PISCATAWAY, N.J. (AP) — Ralph Friedgen can tell just by the look on Kyle Flood’s face when his new boss at Rutgers is having a bad day.

Friedgen spent 10 years as head coach at Maryland before he was fired coming off a 9-4 season in 2010.

In a career that spans 42 years and took him from a national championship team (Georgia Tech, 1990) to a Super Bowl team (San Diego Chargers, 1994), the 67-year-old Friedgen has pretty much seen it all.

Flood, the 43-year-old first-time head coach heading into a pivotal third season at Rutgers, hired Friedgen as offensive coordinator to fix a quarterback, make the offense more creative and give the Scarlet Knights a chance to compete in their Big Ten debut.

As a bonus, Friedgen has also been a sounding board and sage for Flood.

“He asks me a lot of questions,” Friedgen said recently. “He wanted that to be part of my role.”

Flood said he wasn’t looking for a mentor when he was trying to hire an offensive coordinator, but he acknowledges it’s nice to tap into Friedgen’s wealth of knowledge, whether it’s on player issues, end of game strategy or practice schedules.

“I think it’s a tremendous bonus,” Flood said. “Those conversations to me are invaluable.”

Friedgen had been out of the business since Maryland fired him with a 75-50 record and seven bowl appearances.
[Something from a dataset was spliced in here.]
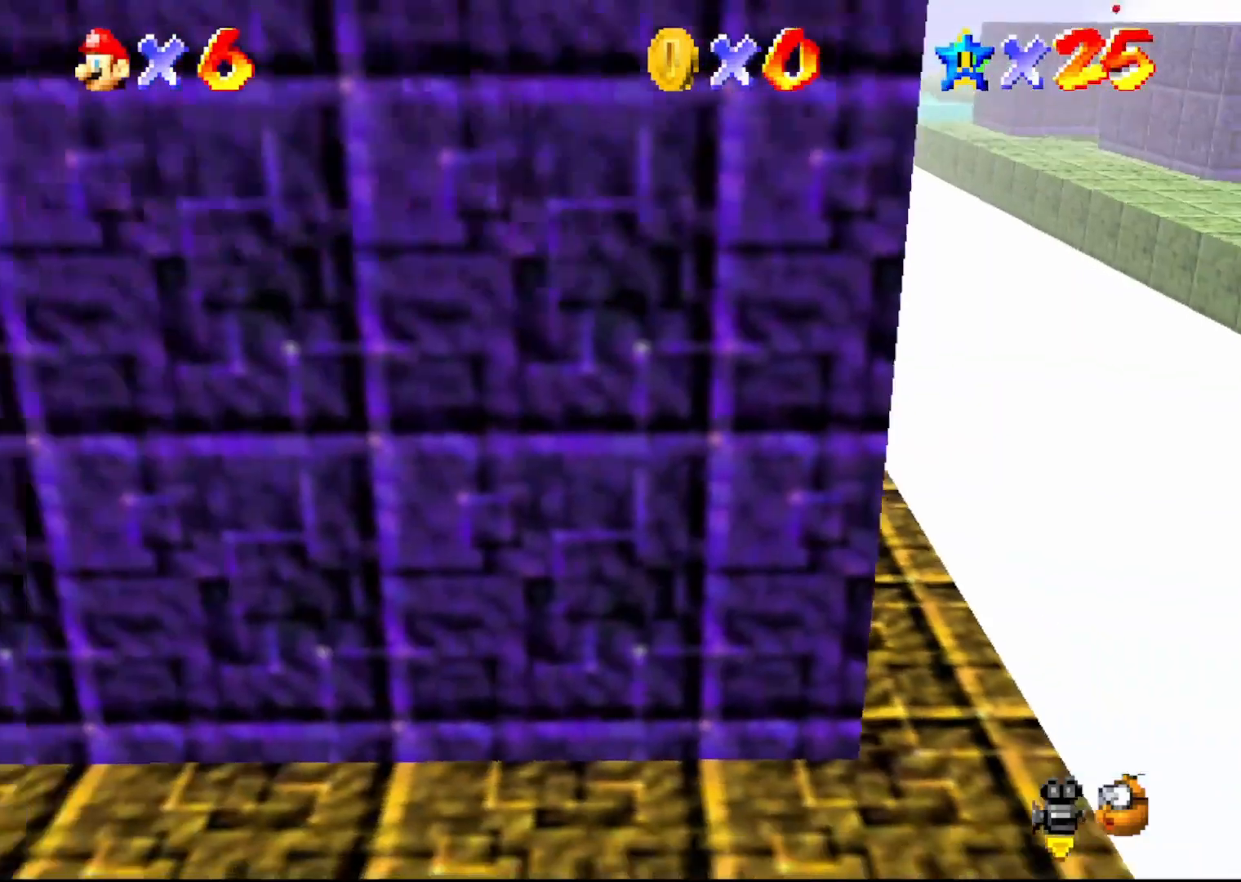
{"buttons": [], "left_stick": "left", "events": []}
Flood first attempted to hire him after the 2012 season, one in which the Scarlet Knights were a victory away from their first conference title and BCS bid.
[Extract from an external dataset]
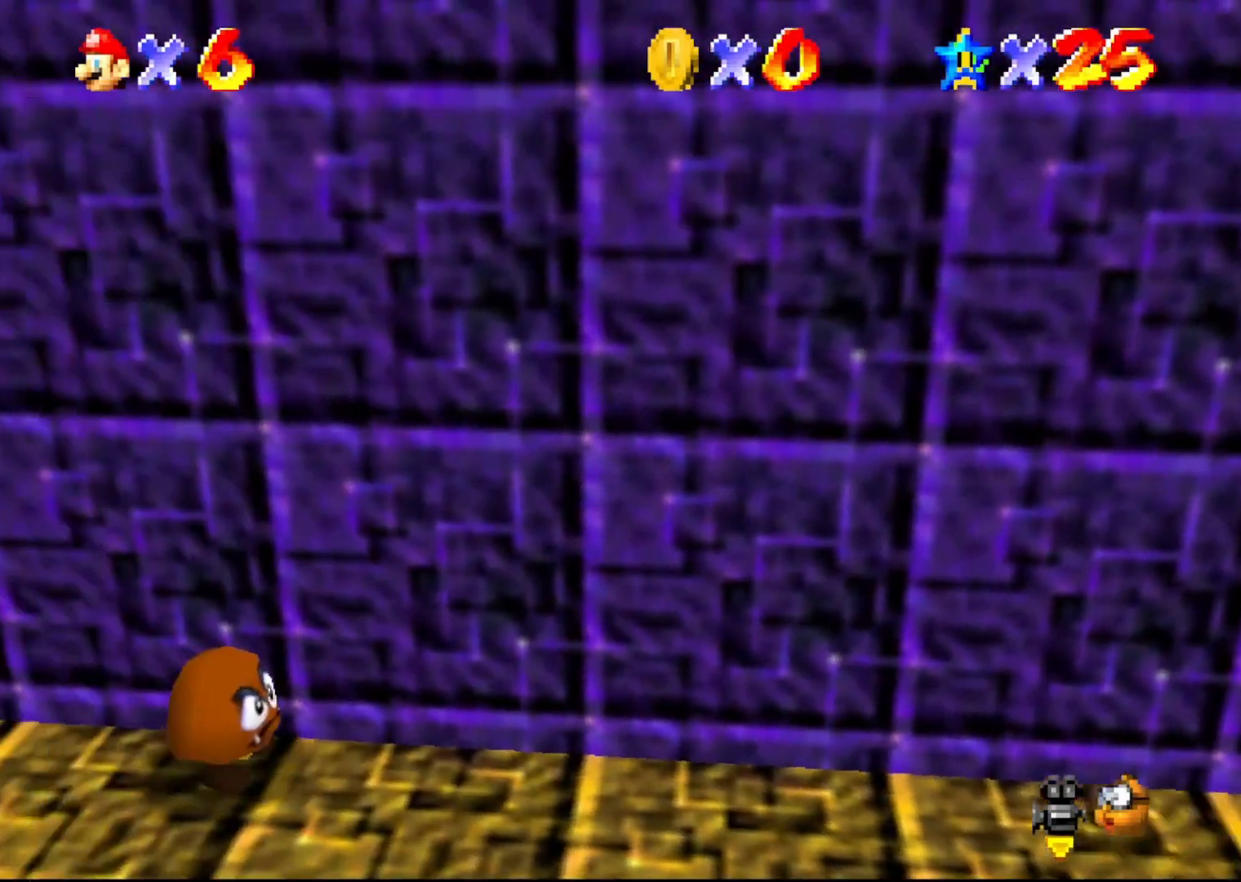
{"buttons": [], "left_stick": "left", "events": [[350, "C_LEFT", "down"], [450, "C_LEFT", "up"]]}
Friedgen wasn’t up for it then. His wife was having health problems and his daughter had already set an October date for her wedding.

After going 6-7 last season and dealing with speculation he was already on the hot seat, Flood shook up his coaching staff.
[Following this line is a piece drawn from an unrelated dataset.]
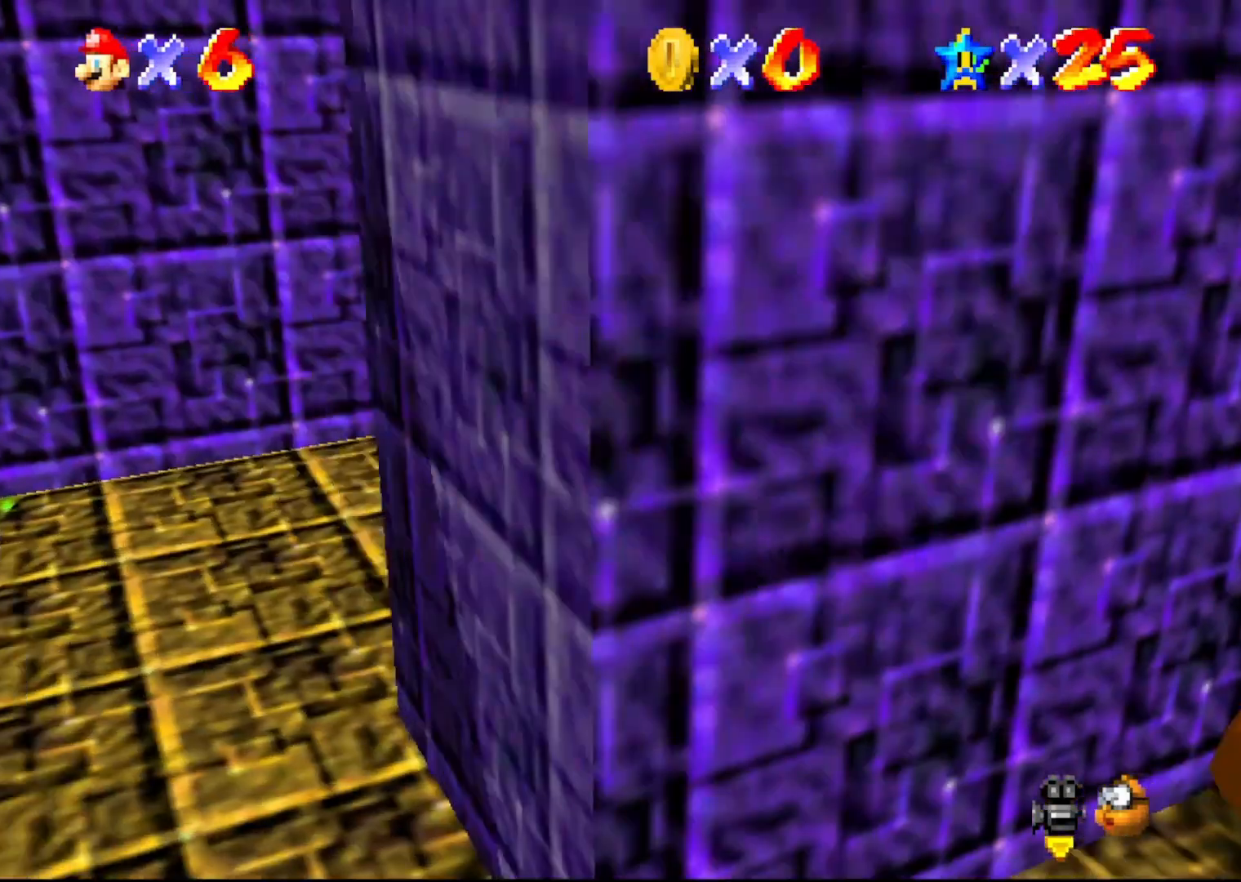
{"buttons": [], "left_stick": "up", "events": [[283, "left_stick", "up-left"], [500, "left_stick", "up"]]}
On the defensive side, Joe Rossi was shifted from special teams coordinator to defensive coordinator and Bob Fraser, who worked at Rutgers with Flood under Greg Schiano, was brought back to be special teams coordinator and linebackers coach.

Rossi and Fraser have the job of rebuilding a defense that was all but helpless against the pass last season as Rutgers broke in a batch of new defensive backs.

Flood also made another run at Friedgen. This time, he got his man.

“I was probably going to turn the job down, then he kind of sweetened things up a bit,” Friedgen said “And my wife was on the other phone and she said you need to do this.”

Friedgen, Rutgers’ fifth offensive coordinator in the past five years, brings with him a pro-style offense but that’s an oversimplification.

“The thing that’s most exciting to me about watching him offensively is to see the multiplicity of where he puts the pieces,” Flood said.

“To be a really high quality pro-style offense it doesn’t mean you line up with two backs in the backfield in the I the whole game. It should be a multiplicity of personnel groups. It should be a multiplicity of formations, shifts, motions.

“By the end of spring I began to see pieces of all those things.”

Friedgen’s job isn’t necessarily to open up the offense, it’s to make it more dynamic.

“I know the answers, the question is can we implement them?” Friedgen said.

He’ll have some talent to work with at the skill positions.

Tailback Paul James, receiver Leonte Carroo and tight end Tyler Kroft have NFL potential. An experienced offensive line lacks depth, but the hope is new line coach Mitch Browning can make it Big Ten ready.

Then there is quarterback Gary Nova. Developing the mistake-prone senior is Friedgen’s top priority. Rutgers has no experience behind Nova.

Facing a brutal schedule that features all the Big Ten’s heavyweights, Nova (39 career interceptions) simply must be better if the Scarlet Knights have any chance to reach a bowl game and ensure a fourth season for Flood.

“Gary’s decisions sometimes are too aggressive,” Friedgen said. “But he makes some plays because he’s too aggressive, too. What you try to teach him is when to be aggressive and when not.”

Friedgen said he was reluctant to return to coaching as an assistant. Not anymore.

“I see the stuff that Kyle’s got to do,” Friedgen said. “I walked in there one day and I saw that look on his face and I said, ‘Another good day, huh?’ I don’t miss those days.”

As Flood put it: “He is absolutely living and coaching in the moment.”